Изобретатель прошелся по комнате и протянул мне трость.
– Сомневаюсь, – покачал он головой, вытирая перепачканные машинным маслом ладони. – Вы, Леопольд Борисович, даже не представляете, как далеко способна завести жадность. Дизель вовсе не первый, Ленуар и Отто еще успели опубликовать свои работы, но как только Костович предложил переход на керосин, его мастерская сгорела. Он был первой жертвой, полагаю.
– Но не единственной?
– Смерти Даймлера и Майбаха всегда казались мне подозрительными. Дизель долгое время держал свои разработки в секрете, но… – Изобретатель раздосадованно махнул рукой и сменил тему: – Да что мы заладили об одном и том же? Как вам трость?
– Не хуже первой, – решил я после нескольких шагов, а когда мы вышли в торговый зал, спросил: – И все же, почему вы считаете, что работы Дизеля не опубликуют под чужим именем? Это как-то связано с ростом биржевых котировок угольных компаний?
Александр Дьяк рассмеялся.
– Вы очень сообразительный молодой человек, – произнес он, вставая за прилавок. – Хотите знать, почему? Я вам скажу. Дело в жадности.

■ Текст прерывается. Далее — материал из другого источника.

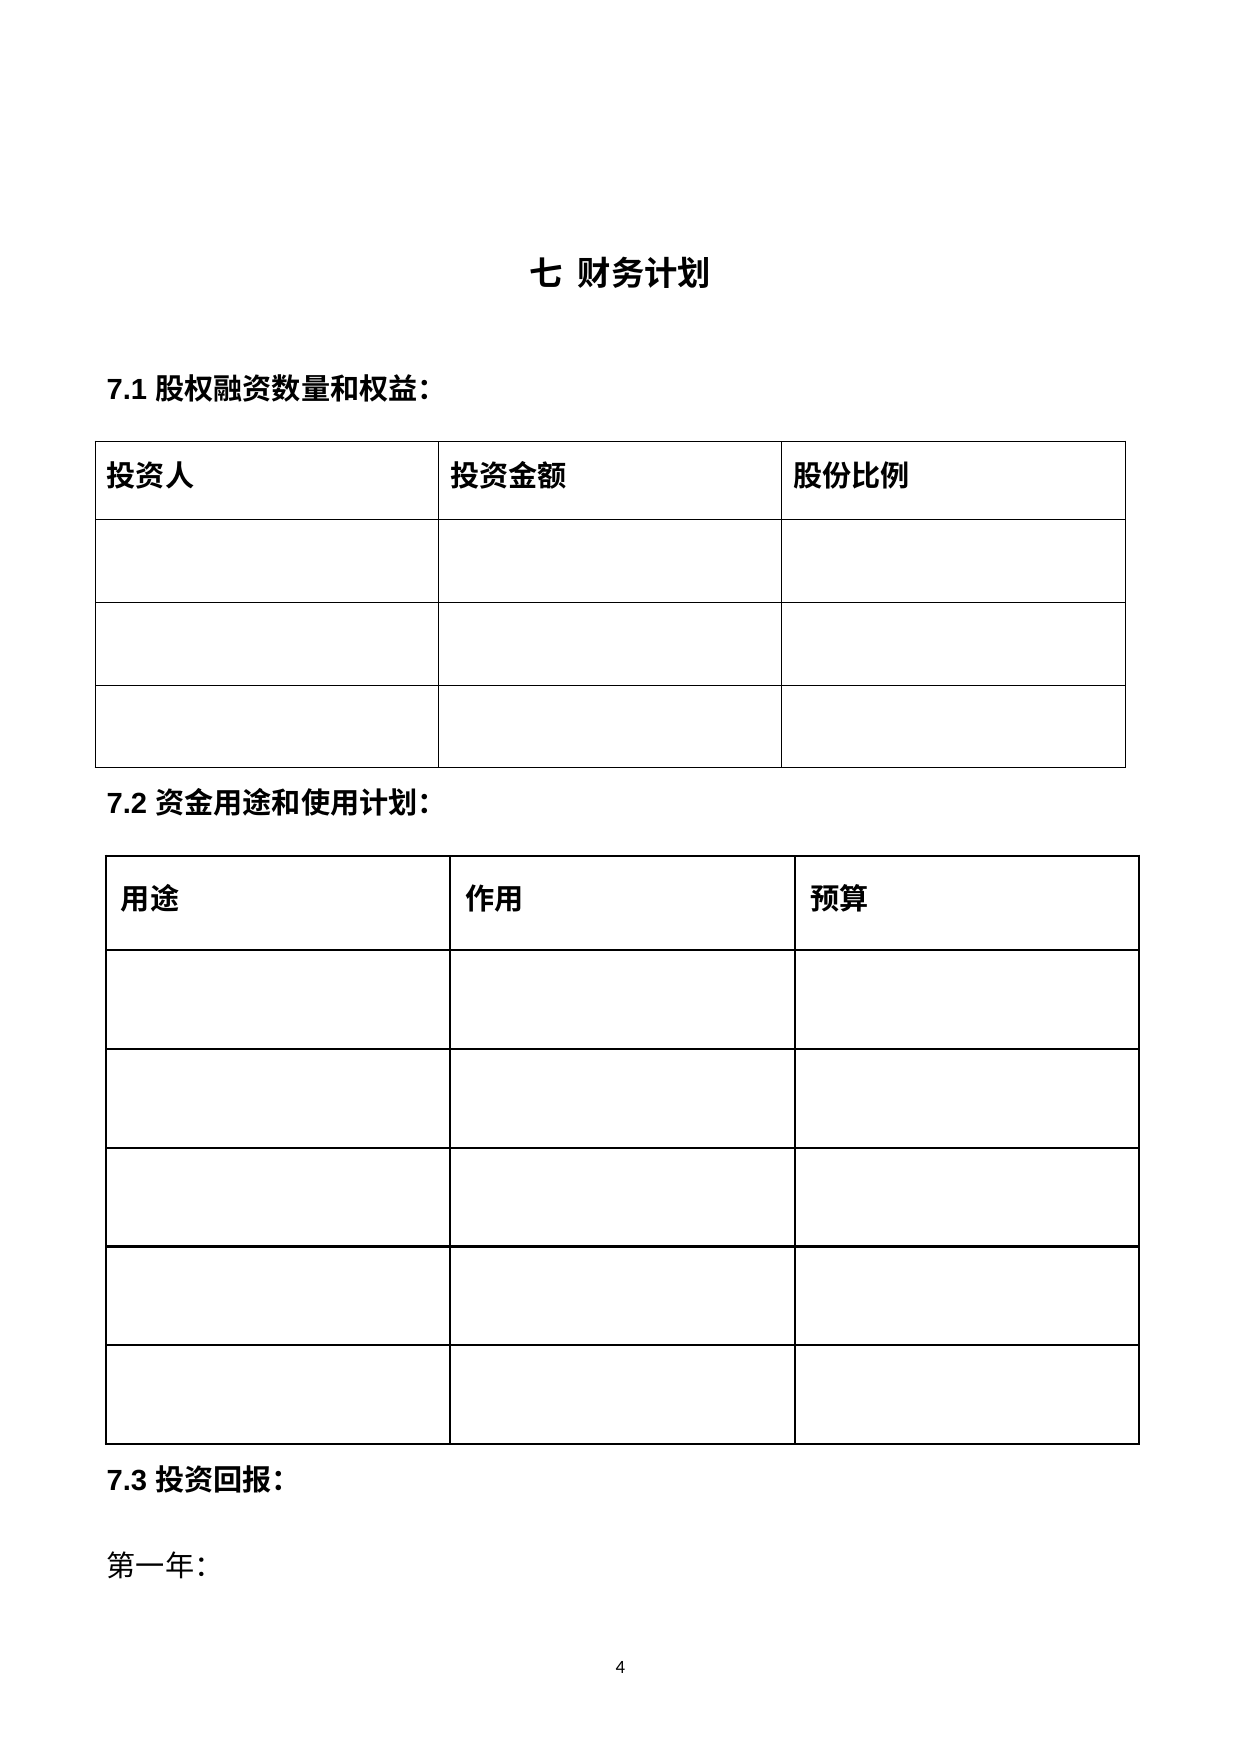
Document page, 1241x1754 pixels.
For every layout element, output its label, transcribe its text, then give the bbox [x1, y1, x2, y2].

table_cell [107, 1346, 449, 1443]
table_header 股份比例 [782, 442, 1125, 519]
table_header 投资人 [96, 442, 438, 519]
table_header 预算 [796, 857, 1138, 949]
table_cell [107, 951, 449, 1048]
table_cell [439, 686, 781, 767]
table_cell [451, 1248, 794, 1344]
text 第一年： [106, 1531, 1134, 1596]
table_cell [96, 603, 438, 684]
table_cell [796, 1050, 1138, 1147]
table_cell [107, 1248, 449, 1344]
table_cell [107, 1149, 449, 1245]
table_header 用途 [107, 857, 449, 949]
table_cell [796, 951, 1138, 1048]
table_cell [96, 686, 438, 767]
table_cell [451, 1050, 794, 1147]
text 7.3 投资回报： [106, 1445, 1134, 1510]
table_cell [439, 520, 781, 602]
table_cell [451, 1346, 794, 1443]
table_cell [451, 951, 794, 1048]
table_cell [107, 1050, 449, 1147]
table_cell [782, 603, 1125, 684]
table_cell [782, 520, 1125, 602]
subtitle 七 财务计划 [106, 238, 1134, 303]
text 7.2 资金用途和使用计划： [106, 768, 1134, 833]
table_cell [796, 1346, 1138, 1443]
table_cell [439, 603, 781, 684]
text 7.1 股权融资数量和权益： [106, 354, 1134, 419]
table_header 作用 [451, 857, 794, 949]
table_cell [451, 1149, 794, 1245]
table_cell [796, 1248, 1138, 1344]
table_cell [796, 1149, 1138, 1245]
table_cell [782, 686, 1125, 767]
table_cell [96, 520, 438, 602]
table_header 投资金额 [439, 442, 781, 519]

Когда после франко-прусского конфликта Эльзас-Лотарингия и Рур перешли под прямое императорское управление, многие придворные нагрели на этом руки. Ведь Рур – это уголь, а уголь – это деньги. А если денег не хватает, можно взять кредит под будущий доход и вложиться, к примеру, в Донецкий угольный бассейн. А потом вновь занять и начать освоение угольных бассейнов уже в Сибири. Можно создать промышленную империю, погашение долгов которой расписано на десятилетия вперед. Что на фоне этого жизнь человека?